__Work instruction__.
Output every line from the beginning of the records through the line that contains "120 68 282.77", exactly as it appears.

[Stored data]
——————————

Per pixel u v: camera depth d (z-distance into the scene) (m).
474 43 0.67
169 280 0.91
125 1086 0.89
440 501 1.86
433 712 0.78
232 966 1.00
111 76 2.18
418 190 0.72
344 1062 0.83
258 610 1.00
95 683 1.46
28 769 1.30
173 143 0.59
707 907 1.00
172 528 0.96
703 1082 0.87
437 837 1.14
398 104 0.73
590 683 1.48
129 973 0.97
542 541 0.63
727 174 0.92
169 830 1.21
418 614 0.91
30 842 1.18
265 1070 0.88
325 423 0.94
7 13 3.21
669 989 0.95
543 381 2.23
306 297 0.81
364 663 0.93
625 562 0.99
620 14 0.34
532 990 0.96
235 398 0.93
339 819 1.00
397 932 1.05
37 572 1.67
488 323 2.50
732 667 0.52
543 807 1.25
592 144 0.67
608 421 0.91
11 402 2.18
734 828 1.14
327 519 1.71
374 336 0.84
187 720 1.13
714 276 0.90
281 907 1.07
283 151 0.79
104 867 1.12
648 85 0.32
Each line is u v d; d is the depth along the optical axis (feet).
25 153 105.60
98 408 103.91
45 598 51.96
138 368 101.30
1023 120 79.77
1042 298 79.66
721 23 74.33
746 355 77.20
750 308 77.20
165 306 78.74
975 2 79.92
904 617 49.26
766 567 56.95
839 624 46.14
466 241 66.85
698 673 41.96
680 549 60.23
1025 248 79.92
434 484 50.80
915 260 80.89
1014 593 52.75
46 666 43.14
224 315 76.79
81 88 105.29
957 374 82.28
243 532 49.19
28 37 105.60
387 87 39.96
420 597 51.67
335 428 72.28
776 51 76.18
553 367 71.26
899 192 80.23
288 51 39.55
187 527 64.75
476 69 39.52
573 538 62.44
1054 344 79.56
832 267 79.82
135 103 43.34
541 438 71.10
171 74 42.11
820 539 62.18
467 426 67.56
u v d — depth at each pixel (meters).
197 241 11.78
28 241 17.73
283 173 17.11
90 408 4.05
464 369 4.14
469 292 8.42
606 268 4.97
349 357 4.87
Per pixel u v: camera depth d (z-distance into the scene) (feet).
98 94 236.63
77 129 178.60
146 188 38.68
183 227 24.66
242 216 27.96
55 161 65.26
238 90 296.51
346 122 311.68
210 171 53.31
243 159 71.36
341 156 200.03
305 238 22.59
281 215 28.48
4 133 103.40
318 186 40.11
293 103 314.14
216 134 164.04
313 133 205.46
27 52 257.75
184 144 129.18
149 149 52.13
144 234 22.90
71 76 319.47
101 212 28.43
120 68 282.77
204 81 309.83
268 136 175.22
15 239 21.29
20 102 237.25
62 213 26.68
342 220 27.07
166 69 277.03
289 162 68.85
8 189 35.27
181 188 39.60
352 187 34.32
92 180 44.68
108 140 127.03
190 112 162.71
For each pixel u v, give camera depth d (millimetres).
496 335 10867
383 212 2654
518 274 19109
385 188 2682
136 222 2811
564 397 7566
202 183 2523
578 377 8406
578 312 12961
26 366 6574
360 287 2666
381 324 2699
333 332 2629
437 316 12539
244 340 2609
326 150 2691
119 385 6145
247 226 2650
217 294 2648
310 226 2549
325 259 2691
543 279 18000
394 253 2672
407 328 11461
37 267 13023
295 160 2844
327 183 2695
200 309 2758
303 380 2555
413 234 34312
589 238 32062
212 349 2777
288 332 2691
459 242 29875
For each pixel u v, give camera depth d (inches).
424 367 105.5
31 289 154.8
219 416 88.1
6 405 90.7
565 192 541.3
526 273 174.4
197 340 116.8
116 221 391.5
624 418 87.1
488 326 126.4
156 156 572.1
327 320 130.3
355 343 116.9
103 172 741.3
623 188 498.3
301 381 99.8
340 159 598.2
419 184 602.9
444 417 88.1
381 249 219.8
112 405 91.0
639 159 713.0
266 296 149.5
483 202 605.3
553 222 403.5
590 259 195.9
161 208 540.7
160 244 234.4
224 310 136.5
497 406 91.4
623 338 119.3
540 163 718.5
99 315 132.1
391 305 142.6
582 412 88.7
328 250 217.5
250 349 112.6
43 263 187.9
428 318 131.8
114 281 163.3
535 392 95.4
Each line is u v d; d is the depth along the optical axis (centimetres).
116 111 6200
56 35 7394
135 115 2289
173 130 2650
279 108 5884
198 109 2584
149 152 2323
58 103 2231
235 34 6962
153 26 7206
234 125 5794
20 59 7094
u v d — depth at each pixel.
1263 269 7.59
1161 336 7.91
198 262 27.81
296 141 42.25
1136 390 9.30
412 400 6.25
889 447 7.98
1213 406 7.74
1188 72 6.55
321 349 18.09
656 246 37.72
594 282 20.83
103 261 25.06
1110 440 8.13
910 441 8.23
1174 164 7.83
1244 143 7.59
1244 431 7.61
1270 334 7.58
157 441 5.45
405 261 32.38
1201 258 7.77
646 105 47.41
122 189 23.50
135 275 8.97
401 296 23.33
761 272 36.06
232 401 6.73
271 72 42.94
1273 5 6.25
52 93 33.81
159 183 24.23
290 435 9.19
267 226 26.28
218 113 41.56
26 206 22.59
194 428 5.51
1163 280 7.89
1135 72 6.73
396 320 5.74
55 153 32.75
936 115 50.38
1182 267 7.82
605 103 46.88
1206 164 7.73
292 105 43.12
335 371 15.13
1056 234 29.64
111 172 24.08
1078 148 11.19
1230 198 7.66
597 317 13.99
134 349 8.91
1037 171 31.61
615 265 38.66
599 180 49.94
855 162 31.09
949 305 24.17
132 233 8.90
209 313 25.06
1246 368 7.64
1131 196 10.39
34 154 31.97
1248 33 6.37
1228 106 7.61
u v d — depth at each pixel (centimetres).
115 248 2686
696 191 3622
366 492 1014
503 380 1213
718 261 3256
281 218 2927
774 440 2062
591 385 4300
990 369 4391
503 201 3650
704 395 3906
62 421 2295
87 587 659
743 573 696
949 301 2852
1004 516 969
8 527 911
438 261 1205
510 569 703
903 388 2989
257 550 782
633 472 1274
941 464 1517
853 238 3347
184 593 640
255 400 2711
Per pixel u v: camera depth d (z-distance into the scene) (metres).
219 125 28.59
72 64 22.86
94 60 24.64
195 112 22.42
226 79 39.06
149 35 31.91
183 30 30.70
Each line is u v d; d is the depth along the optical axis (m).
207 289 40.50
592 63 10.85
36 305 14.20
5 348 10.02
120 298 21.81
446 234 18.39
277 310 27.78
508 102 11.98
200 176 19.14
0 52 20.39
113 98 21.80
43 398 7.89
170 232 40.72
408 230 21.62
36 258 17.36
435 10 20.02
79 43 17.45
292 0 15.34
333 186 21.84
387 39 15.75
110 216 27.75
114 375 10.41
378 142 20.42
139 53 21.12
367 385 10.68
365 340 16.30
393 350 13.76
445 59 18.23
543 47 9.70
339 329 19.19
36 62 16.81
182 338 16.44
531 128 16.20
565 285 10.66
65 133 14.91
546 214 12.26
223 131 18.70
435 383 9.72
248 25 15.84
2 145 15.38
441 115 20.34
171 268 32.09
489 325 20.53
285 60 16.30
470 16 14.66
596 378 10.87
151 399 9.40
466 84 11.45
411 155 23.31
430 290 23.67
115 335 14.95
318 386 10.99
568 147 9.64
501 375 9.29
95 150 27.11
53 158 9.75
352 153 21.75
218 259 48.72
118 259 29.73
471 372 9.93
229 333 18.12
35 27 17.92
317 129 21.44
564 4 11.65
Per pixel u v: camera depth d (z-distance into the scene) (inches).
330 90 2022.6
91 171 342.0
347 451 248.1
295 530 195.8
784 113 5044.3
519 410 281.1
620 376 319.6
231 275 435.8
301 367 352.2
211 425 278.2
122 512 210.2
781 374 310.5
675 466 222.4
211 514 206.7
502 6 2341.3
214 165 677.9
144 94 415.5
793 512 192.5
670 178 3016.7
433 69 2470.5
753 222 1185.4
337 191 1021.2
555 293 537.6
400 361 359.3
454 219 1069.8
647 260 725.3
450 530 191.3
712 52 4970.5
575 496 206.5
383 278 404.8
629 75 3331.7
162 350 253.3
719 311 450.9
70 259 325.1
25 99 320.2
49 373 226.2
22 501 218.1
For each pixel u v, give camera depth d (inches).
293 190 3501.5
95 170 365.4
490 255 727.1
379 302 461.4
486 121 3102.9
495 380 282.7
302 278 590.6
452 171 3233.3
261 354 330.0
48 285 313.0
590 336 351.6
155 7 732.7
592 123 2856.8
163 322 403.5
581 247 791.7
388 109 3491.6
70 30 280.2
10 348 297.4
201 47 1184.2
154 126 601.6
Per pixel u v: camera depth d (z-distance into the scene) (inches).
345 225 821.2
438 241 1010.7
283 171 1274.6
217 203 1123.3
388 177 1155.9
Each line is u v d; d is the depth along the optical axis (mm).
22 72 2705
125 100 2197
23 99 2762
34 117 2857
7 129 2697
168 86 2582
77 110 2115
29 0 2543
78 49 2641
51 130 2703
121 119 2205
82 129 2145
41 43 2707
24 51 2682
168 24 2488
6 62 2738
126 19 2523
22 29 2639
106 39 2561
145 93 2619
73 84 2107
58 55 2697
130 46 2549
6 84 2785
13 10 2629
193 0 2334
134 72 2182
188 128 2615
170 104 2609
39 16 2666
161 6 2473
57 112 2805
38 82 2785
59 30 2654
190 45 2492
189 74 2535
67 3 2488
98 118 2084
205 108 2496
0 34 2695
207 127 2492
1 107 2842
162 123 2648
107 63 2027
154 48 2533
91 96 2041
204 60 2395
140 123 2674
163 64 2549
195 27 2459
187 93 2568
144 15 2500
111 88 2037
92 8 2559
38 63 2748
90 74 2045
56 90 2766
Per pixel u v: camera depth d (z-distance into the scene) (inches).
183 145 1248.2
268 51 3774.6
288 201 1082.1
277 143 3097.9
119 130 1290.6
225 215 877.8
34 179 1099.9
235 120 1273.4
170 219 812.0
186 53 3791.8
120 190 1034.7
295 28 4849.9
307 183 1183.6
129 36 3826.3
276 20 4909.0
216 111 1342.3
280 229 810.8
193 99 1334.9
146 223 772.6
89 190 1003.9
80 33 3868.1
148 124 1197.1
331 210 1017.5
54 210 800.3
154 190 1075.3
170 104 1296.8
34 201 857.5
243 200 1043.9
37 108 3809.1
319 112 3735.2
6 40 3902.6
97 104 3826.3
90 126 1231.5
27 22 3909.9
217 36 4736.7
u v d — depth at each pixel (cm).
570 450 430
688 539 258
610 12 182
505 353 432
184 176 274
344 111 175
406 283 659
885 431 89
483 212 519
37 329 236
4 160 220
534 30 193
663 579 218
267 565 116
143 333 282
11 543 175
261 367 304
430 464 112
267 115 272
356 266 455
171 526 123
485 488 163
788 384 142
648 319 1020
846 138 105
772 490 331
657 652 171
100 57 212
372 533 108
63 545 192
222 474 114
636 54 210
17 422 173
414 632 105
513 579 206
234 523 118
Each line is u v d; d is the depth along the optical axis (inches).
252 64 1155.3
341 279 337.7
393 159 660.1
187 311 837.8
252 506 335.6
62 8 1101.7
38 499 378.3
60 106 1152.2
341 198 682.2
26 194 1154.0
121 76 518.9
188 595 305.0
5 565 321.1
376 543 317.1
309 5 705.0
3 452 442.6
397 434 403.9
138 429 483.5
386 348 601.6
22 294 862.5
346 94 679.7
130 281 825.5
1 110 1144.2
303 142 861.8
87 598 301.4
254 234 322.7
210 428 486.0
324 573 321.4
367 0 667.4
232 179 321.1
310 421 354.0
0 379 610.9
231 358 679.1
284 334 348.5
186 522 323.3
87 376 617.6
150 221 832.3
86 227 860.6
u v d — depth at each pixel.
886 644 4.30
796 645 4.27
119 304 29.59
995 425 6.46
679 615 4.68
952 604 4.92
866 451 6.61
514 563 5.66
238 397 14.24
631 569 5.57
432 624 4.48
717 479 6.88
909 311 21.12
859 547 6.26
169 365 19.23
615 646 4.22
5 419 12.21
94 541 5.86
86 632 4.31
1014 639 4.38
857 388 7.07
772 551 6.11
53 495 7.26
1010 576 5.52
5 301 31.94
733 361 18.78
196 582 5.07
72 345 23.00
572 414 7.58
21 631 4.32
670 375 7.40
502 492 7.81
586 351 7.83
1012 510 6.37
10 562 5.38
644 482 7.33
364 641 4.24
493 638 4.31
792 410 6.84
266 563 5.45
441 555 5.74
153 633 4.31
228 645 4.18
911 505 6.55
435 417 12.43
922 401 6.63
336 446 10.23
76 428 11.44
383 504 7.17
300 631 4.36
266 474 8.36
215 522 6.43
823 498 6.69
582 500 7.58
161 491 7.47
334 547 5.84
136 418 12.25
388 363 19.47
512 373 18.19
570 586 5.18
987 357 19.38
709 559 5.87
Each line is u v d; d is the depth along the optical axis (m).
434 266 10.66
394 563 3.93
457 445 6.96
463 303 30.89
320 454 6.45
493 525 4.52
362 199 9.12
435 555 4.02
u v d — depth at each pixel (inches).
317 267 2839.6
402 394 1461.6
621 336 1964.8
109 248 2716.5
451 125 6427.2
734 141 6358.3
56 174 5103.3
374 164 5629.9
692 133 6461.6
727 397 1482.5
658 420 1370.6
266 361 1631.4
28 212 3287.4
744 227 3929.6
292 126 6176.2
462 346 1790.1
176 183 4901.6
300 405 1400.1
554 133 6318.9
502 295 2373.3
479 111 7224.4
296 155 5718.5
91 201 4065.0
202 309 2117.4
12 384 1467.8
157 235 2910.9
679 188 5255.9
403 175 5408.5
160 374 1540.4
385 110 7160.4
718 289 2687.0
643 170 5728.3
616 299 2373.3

——————————

__Exercise response__.
Per pixel u v: camera depth d (z-distance into the scene) (m).
474 43 0.67
169 280 0.91
125 1086 0.89
440 501 1.86
433 712 0.78
232 966 1.00
111 76 2.18
418 190 0.72
344 1062 0.83
258 610 1.00
95 683 1.46
28 769 1.30
173 143 0.59
707 907 1.00
172 528 0.96
703 1082 0.87
437 837 1.14
398 104 0.73
590 683 1.48
129 973 0.97
542 541 0.63
727 174 0.92
169 830 1.21
418 614 0.91
30 842 1.18
265 1070 0.88
325 423 0.94
7 13 3.21
669 989 0.95
543 381 2.23
306 297 0.81
364 663 0.93
625 562 0.99
620 14 0.34
532 990 0.96
235 398 0.93
339 819 1.00
397 932 1.05
37 572 1.67
488 323 2.50
732 667 0.52
543 807 1.25
592 144 0.67
608 421 0.91
11 402 2.18
734 828 1.14
327 519 1.71
374 336 0.84
187 720 1.13
714 276 0.90
281 907 1.07
283 151 0.79
104 867 1.12
648 85 0.32
Each line is u v d; d is the depth along the optical axis (feet).
25 153 105.60
98 408 103.91
45 598 51.96
138 368 101.30
1023 120 79.77
1042 298 79.66
721 23 74.33
746 355 77.20
750 308 77.20
165 306 78.74
975 2 79.92
904 617 49.26
766 567 56.95
839 624 46.14
466 241 66.85
698 673 41.96
680 549 60.23
1025 248 79.92
434 484 50.80
915 260 80.89
1014 593 52.75
46 666 43.14
224 315 76.79
81 88 105.29
957 374 82.28
243 532 49.19
28 37 105.60
387 87 39.96
420 597 51.67
335 428 72.28
776 51 76.18
553 367 71.26
899 192 80.23
288 51 39.55
187 527 64.75
476 69 39.52
573 538 62.44
1054 344 79.56
832 267 79.82
135 103 43.34
541 438 71.10
171 74 42.11
820 539 62.18
467 426 67.56
u v d — depth at each pixel (meters).
197 241 11.78
28 241 17.73
283 173 17.11
90 408 4.05
464 369 4.14
469 292 8.42
606 268 4.97
349 357 4.87
Per pixel u v: camera depth d (z-distance into the scene) (feet).
98 94 236.63
77 129 178.60
146 188 38.68
183 227 24.66
242 216 27.96
55 161 65.26
238 90 296.51
346 122 311.68
210 171 53.31
243 159 71.36
341 156 200.03
305 238 22.59
281 215 28.48
4 133 103.40
318 186 40.11
293 103 314.14
216 134 164.04
313 133 205.46
27 52 257.75
184 144 129.18
149 149 52.13
144 234 22.90
71 76 319.47
101 212 28.43
120 68 282.77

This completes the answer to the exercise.